While no law mandates that property owners in the state must carry insurance, those with mortgages are required to have it. Typical property insurance policies, however, don’t generally cover damage from disasters such as earthquakes, floods and landslides. Separate insurance policies are required to protect against those types of calamities.
The concern isn’t whether insurance companies will pay out for damage but rather how much and how long it will take, Bach said.
“For the people who lose their homes in these wildfires, there will be fights over coverage,” she said.
But that’s if they have insurance at all.
In the wealthy Pacific Palisades neighborhood ravaged by the wildfires, some homeowners were blindsided in March when State Farm announced it would stop renewing their coverage.
State Farm, the largest home insurer in California, said its decision was “not made lightly.” It blamed costs associated with inflation, catastrophe exposure, reinsurance and regulations for its need to protect ‘its bottom line.
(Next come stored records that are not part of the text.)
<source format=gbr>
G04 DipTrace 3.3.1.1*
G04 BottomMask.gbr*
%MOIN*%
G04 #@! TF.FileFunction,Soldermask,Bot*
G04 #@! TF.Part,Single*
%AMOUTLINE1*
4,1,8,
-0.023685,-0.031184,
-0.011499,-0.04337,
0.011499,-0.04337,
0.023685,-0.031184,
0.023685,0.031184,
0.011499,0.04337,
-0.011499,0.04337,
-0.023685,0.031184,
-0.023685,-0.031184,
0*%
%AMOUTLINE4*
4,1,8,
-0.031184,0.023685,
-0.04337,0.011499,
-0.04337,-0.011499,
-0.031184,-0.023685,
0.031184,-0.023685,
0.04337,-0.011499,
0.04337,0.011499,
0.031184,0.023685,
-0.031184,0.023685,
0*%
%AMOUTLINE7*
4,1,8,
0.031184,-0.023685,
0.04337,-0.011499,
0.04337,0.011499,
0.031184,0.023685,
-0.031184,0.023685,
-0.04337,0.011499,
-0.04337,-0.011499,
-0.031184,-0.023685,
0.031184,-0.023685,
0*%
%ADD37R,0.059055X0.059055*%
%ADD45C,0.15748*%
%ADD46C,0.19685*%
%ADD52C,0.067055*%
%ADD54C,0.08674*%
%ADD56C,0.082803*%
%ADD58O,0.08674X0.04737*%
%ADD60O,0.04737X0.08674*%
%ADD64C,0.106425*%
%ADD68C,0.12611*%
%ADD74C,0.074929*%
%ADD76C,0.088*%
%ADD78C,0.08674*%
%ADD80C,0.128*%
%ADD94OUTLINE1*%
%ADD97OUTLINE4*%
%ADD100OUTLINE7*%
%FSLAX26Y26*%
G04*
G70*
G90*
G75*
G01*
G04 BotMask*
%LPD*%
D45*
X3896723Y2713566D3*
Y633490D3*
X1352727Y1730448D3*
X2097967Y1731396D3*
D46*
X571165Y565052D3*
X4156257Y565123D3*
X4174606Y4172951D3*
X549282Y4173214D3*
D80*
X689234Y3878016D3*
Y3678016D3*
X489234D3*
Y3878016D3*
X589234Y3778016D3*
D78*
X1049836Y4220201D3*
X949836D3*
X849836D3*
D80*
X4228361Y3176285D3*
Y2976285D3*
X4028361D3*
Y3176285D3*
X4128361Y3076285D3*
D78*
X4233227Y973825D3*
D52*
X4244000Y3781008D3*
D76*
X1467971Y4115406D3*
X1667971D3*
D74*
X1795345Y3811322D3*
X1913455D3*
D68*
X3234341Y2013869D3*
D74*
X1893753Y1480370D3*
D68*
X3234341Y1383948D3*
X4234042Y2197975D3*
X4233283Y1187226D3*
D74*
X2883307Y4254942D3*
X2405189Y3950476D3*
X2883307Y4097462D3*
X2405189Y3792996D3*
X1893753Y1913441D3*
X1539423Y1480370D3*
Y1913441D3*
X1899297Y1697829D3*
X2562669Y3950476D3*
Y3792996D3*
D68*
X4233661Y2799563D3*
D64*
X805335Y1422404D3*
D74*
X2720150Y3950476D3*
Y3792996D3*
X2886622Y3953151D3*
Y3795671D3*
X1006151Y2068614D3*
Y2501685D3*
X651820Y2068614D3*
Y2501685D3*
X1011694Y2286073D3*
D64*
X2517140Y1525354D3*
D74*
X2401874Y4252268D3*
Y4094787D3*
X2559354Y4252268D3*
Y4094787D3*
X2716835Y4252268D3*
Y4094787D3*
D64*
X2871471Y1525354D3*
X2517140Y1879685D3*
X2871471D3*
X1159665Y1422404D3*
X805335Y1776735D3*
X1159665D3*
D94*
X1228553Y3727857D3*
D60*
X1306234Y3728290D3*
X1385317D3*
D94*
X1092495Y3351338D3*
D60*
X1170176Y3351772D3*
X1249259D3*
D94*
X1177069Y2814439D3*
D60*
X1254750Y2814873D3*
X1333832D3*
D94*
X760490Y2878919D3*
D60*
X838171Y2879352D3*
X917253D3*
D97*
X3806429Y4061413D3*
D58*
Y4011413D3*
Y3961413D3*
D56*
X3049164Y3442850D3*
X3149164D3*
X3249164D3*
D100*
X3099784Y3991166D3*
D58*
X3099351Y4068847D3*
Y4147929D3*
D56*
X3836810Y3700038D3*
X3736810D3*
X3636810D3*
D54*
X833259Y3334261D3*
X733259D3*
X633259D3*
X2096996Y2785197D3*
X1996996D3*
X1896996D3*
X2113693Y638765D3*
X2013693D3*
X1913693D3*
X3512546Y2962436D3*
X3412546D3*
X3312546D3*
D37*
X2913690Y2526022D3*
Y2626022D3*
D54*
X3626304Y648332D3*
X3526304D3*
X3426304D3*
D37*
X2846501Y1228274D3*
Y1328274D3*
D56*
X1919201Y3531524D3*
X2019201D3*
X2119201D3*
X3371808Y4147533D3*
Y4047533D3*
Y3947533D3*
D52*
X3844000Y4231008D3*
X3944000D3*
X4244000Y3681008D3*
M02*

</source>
The devastation wrought by wildfires in particular, leading to tens of billions of dollars’ worth of insured property losses in California over the past decade, has only grown more intense as climate change leads to rising temperatures, longer fire seasons and heightened drought conditions.
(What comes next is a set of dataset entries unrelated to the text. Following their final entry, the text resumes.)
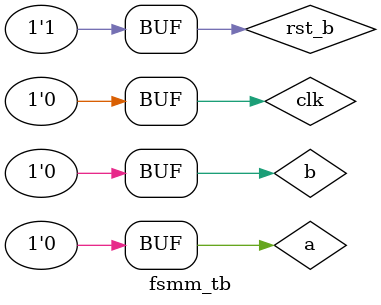
<source format=v>
module fsmm(
    input a,
    input b,
    input clk,
    input rst_b,
    output reg m,
    output reg n
);

localparam S0_ST  =  5'b00001;
localparam S1_ST  =  5'b00010;
localparam S2_ST  =  5'b00100;
localparam S3_ST  =  5'b01000;
localparam S4_ST  =  5'b10000;

reg [4:0] state, next_state;

always @(*) begin
    {m, n} = 2'b00;
    case(state)
        S0_ST : begin
            if(~a) begin
                next_state = S0_ST;
                {m, n} = 2'b00;
            end else if(a & b) begin
                next_state = S4_ST;
                {m, n} = 2'b10;
            end else if(a & ~b) begin
                next_state = S1_ST;
                {m, n} = 2'b01;
            end
        end
        S1_ST : begin
            next_state = S2_ST;
            {m, n} = 2'b11;
        end
        S2_ST : begin 
            if(~a) begin 
                next_state = S4_ST;
                {m, n} = 2'b01;
            end else begin
                next_state = S3_ST;
                {m, n} = 2'b10;
            end
        end
        S3_ST : begin 
            if(~a & b) begin
                next_state = S3_ST;
                {m, n} = 2'b11;
            end else if(a & ~b) begin
                next_state = S0_ST;
                {m, n} = 2'b11;
            end else if(a & b) begin
                next_state = S4_ST;
                {m, n} = 2'b00;
            end
        end
        S4_ST : begin
            if(~b) begin
                next_state = S4_ST;
                {m, n} = 2'b01;
            end else begin
                next_state = S1_ST;
                {m, n} = 2'b11;
            end
        end
    endcase
end

always @(posedge clk, negedge rst_b) begin
    if(~rst_b)
        state <= S0_ST;
    else
        state <= next_state;
end


endmodule

module fsmm_tb;

reg clk, rst_b, a, b;
wire m, n;

fsmm dut(
    .a(a),
    .b(b),
    .clk(clk),
    .rst_b(rst_b),
    .m(m),
    .n(n)
);

// Clock
localparam CLK_PERIOD = 100; 
localparam CLK_CYCLES = 8;
initial begin
    clk = 0;
    repeat (2*CLK_CYCLES) #(CLK_PERIOD/2) clk = ~clk;
end

// Reset
localparam RST_PULSE = CLK_PERIOD / 2;
initial begin
    rst_b = 0;
    #(RST_PULSE) rst_b = 1;
end

// a
initial begin
    a = 0;
    #(2 * CLK_PERIOD) a = 1;
    #(5 * CLK_PERIOD) a = 0;
end

// b
initial begin
    b = 0;
    #(CLK_PERIOD / 2) b = 1;
    #(CLK_PERIOD + CLK_PERIOD / 2) b = 0;
    #(CLK_PERIOD + CLK_PERIOD / 2) b = 1;
    #(CLK_PERIOD) b = 0;
    #(CLK_PERIOD) b = 1;
    #(2 * CLK_PERIOD) b = 0;
end

initial begin
    $display("a b | m n");
    $monitor("%b %b | %b %b", a, b, m, n);

end

endmodule
</source>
State Farm said in a nonrenewal letter provided to the state that the 30,000 property insurance policyholders who were being dropped across California lived in areas deemed to “present the most substantial wildfire or fire following earthquake hazards.” Los Angeles’ Westside region was hardest-hit by the company’s decision, which went into effect last summer. In Pacific Palisades, more than 1,600 policies weren’t renewed.
State Farm had already said in 2023 that it would no longer offer home insurance to new customers in California, in part because of catastrophe exposure. Allstate, the sixth-largest home insurer in California, also said that year it was halting new policies in the state.
Asked about its homeowner coverage in the areas affected by the wildfires, State Farm said in a statement Wednesday that its “number one priority right now is the safety of our customers, agents and employees impacted by the fires and assisting our customers in the midst of this tragedy.”
California does have an insurance program under the Fair Access to Insurance Requirements Plan, established in the 1960s, which provides fire insurance coverage for high-risk properties. The coverage is basic and funded by the insurance companies.
While it’s meant as a last resort for homeowners, its use has only soared in recent years, from nearly 154,500 residential policies in September 2019 to more than 408,400 in June — creating a high risk exposure that state officials say was never intended.
But there had been a glimmer that some insurance companies are willing to fill the voids in the market. On Tuesday, Mercury Insurance, an independent home insurer in California, announced it would begin writing new homeowners insurance policies in the town of Paradise, the site of the deadly Camp Fire in 2018, which is considered to be the worst wildfire in modern state history.
Janet Ruiz, the chief spokesperson for the Insurance Information Institute, which represents the insurance industry, told NBC Bay Area that the reality is companies have to manage how much they can handle in the face of destructive wildfires and rising reconstruction costs.
“California is the fourth-largest insurance market in the world,” Ruiz said. “We want to be here, we want to be a part of it, but we do need to make some profit.”
Bach said that if the state succeeds in motivating insurance companies to get back into the market and become competitive, it could be a benefit for consumers.
But she said she worries that the latest wildfires may only have an opposite effect on already skittish insurers.
“Home insurance is an essential good that the private market is increasingly unwilling to provide,” Bach said. “We are at a crossroads.”